As it turns out, the L1 Penalty comes in very handy for feature selection. Suppose we have a set of data where each data point has lots and lots of features that all might contribute to the outcome. How do we decide which of these are important? It’s computationally expensive to run models with tons and tons of features, and it’s even more computationally expensive to try to choose the best model from every single possible combination of features. Also, it’s hard to wrap our heads around models that use so many features. So we look for efficient ways to select the features that most reliably influence our outcomes, and leave out the others.

There are a lot of techniques to do this. The one described in this module, LASSO, involves learning the coefficients for each feature in the model on training data and knocking out the smaller ones, so only the heaviest predictors of the outcome remain. We choose an L1 penalty and then calculate a wrongness amount (referred to as rho, usually) on each of our weights. The wrongness amount considers both the predictive error and the size of the coefficient. If rho falls between the negative and positive halves of the L1 penalty, then we make that coefficient zero and knock that feature out of the model. If rho is further from zero than half the magnitude of the L1 penalty, we move it towards zero by a factor of half of the L1 Penalty. We iteratively perform coordinate descent on each weight until all of the weights stop changing by a factor of more than some tolerance amount that we choose.

The result is a model with fewer features, and a higher L1 Penalty means a less fully-featured model. These simpler models also tend to have higher RSS, so we face the familiar tradeoff between consistent wrongness (bias) and variable wrongness (variance). I’m guessing this tradeoff is what data scientists get paid the big bucks to face.

Module 6: Nearest Neighbors and Kernel Regression

This final module of the course on regression covered our first non-parametric method for regression modeling: K nearest neighbors.
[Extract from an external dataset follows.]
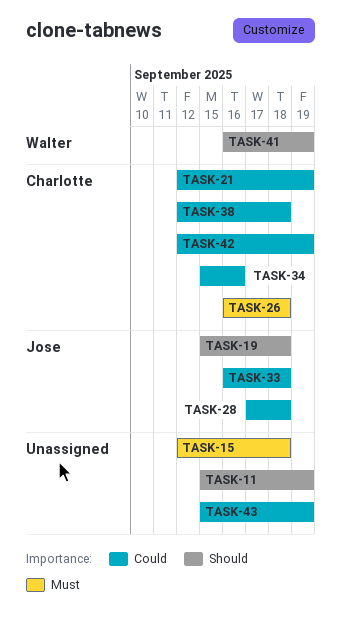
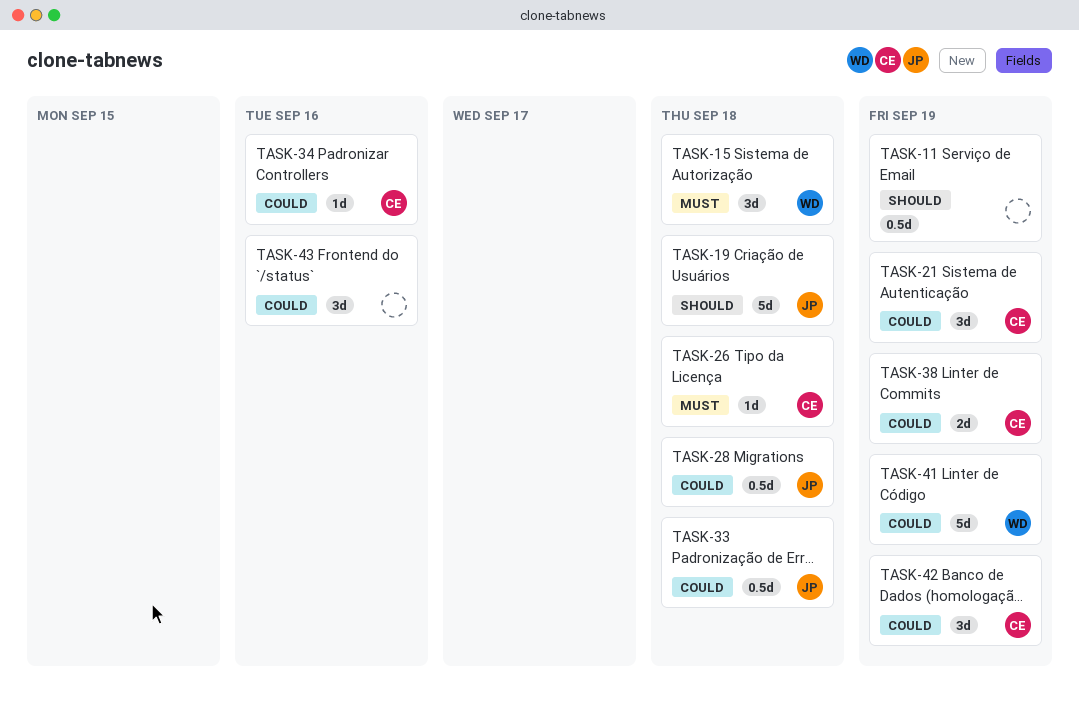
TASK-15, owner: none -> Walter
TASK-38, due: Sep 18 -> Sep 19
TASK-41, priority: Should -> Could
TASK-43, due: Sep 19 -> Sep 16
We begin with a set of training data, and we make predictions about new observations based on which of the training data points the new points are closest to. This illustration of a training dataset outlines the regions closest to each point. So in a 1-nearest-neighbors model, we would predict stuff about a new data point in one of these regions by looking at the values for the training data point of that region.

Screen Shot 2016-01-11 at 7.28.07 PM

*Image courtesy of the Machine Learning course at my alma mater, apparently.

This might seem like a primitive approach to making predictions, but it’s actually pretty close to how our brain predicts things. When we want to understand an unknown situation, we look for a precedent. That’s what this is.

We can also use this approach in a more sophisticated fashion. For example, we can predict values on a new observation by averaging the values of its 5 nearest neighbors, or 10 nearest neighbors, or 100 nearest neighbors. Ot we can even use all the training data to make predictions on every new point, and weight their influence according to which points are closest to the new point. That’s the essence of kernel regression: take some subset of the points in the training data, and weight that subset differently according to its distance to the query point. There are several different strategies for this—this Wikipedia article shows ten different possible kernels we could use.  As it turns out, which one you choose matters less than the lambda you choose (how wide/fat you want to make your kernel). Larger lambdas help smooth over the jumps in the value predictions that happen when some data points jump into the prediction scope and others jump out. A lambda that is too wide, though, can oversmooth the predictions.

Data analysts choose values for k and lambda, and choose a kernel, by training many different k-nearest-neighbors models on a training data set and then measuring their relative accuracy against a validation data set. Then the most accurate one might be used to predict on a test data set. This technique echoes throughout regression models and throughout modeling in general. We are likely to see more of it in the upcoming courses :).